Un pari coûteux et risqué
En 2010, les Aliments Ultima ont produit 100 millions de kilos de yogourt pour Yoplait. Agropur estime que la rupture du contrat avec Yoplait entraînera des pertes de 165 millions de dollars. En 2011, les Aliments Ultima ont affiché des ventes de 330 millions de dollars. Ces dépenses ont fait reculer les profits d'Ultima en dépit d'une hausse de
1,5 % des ventes en 2011. Ultima aura également du mal à se faire une place dans ce marché de plus de 1 milliard de dollars aux côtés des géants Danone, Yoplait et Parmalat. Yoplait détient actuellement 30 % du marché canadien, derrière Danone mais devant Parmalat. Au Québec, Yoplait est premier avec environ 40 % des ventes. Il faut également prendre en compte l'arrivée récente au Canada d'un important fabricant américain de yogourt, Chobani, qui a obtenu d'Ottawa un permis spécial d'importation de 12 mois, le temps de construire une usine en Ontario. « C'est un peu injuste pour les transformateurs qui sont déjà présents au Canada », a déploré Serge Riendeau, président du conseil d'administration d'Agropur. Dans le même temps, Agropur continue de suivre de près les négociations qui doivent mener à la conclusion d'un accord de libre-échange avec l'Union européenne. La direction de la coopérative s'inquiète plus particulièrement d'un éventuel élargissement de l'accès des producteurs européens au marché canadien, qui aurait pour effet de réduire la quantité de lait à transformer dans le pays, aux dépens d'Agropur et des autres fabricants locaux. La coopérative craint aussi de perdre le droit d'utiliser des appellations comme « feta » et « brie », qui sont protégées en Europe mais pas au Canada.
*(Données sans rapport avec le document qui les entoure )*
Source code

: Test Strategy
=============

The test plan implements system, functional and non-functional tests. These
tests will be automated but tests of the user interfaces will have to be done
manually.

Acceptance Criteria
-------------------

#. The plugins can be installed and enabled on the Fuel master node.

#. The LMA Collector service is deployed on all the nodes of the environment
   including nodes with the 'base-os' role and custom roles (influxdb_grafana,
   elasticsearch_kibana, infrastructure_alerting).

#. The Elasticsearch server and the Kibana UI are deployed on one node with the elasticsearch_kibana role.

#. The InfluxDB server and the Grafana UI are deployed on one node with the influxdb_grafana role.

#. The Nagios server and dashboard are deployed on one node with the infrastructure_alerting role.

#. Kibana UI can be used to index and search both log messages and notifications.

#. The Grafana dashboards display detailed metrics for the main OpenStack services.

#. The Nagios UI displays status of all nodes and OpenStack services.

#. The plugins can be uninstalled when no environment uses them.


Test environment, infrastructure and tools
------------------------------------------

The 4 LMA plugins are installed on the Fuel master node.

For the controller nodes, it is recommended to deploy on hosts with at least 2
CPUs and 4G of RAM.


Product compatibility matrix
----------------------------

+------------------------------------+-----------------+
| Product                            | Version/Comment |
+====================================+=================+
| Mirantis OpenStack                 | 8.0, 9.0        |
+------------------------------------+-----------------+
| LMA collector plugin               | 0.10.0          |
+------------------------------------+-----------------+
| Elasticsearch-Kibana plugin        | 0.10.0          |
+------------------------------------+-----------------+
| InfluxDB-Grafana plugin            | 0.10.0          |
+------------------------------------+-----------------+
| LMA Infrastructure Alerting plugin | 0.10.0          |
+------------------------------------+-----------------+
Chercher la croissance aux Etats Unis
Une nouvelle fois, cette année, Agropur concentrera beaucoup d'efforts aux États-Unis, d'où provient désormais le quart de ses revenus. La coopérative a plusieurs projets d'agrandissement de ses usines américaines de feta, de provolone et de cheddar. Elle cherche aussi à mettre la main sur un producteur de fromages fins, un domaine en forte croissance. Le marché des acquisitions dans le secteur laitier aux États-Unis est toutefois « relativement tranquille » depuis plusieurs mois, les entreprises hésitant à se mettre en vente. Fondée en 1938, Agropur emploie 5700 travailleurs et compte parmi ses membres 3 349 producteurs de lait. La coopérative transforme plus de 3 milliards de litres de lait par année dans 27 usines réparties au Canada, aux États-Unis et en Argentine.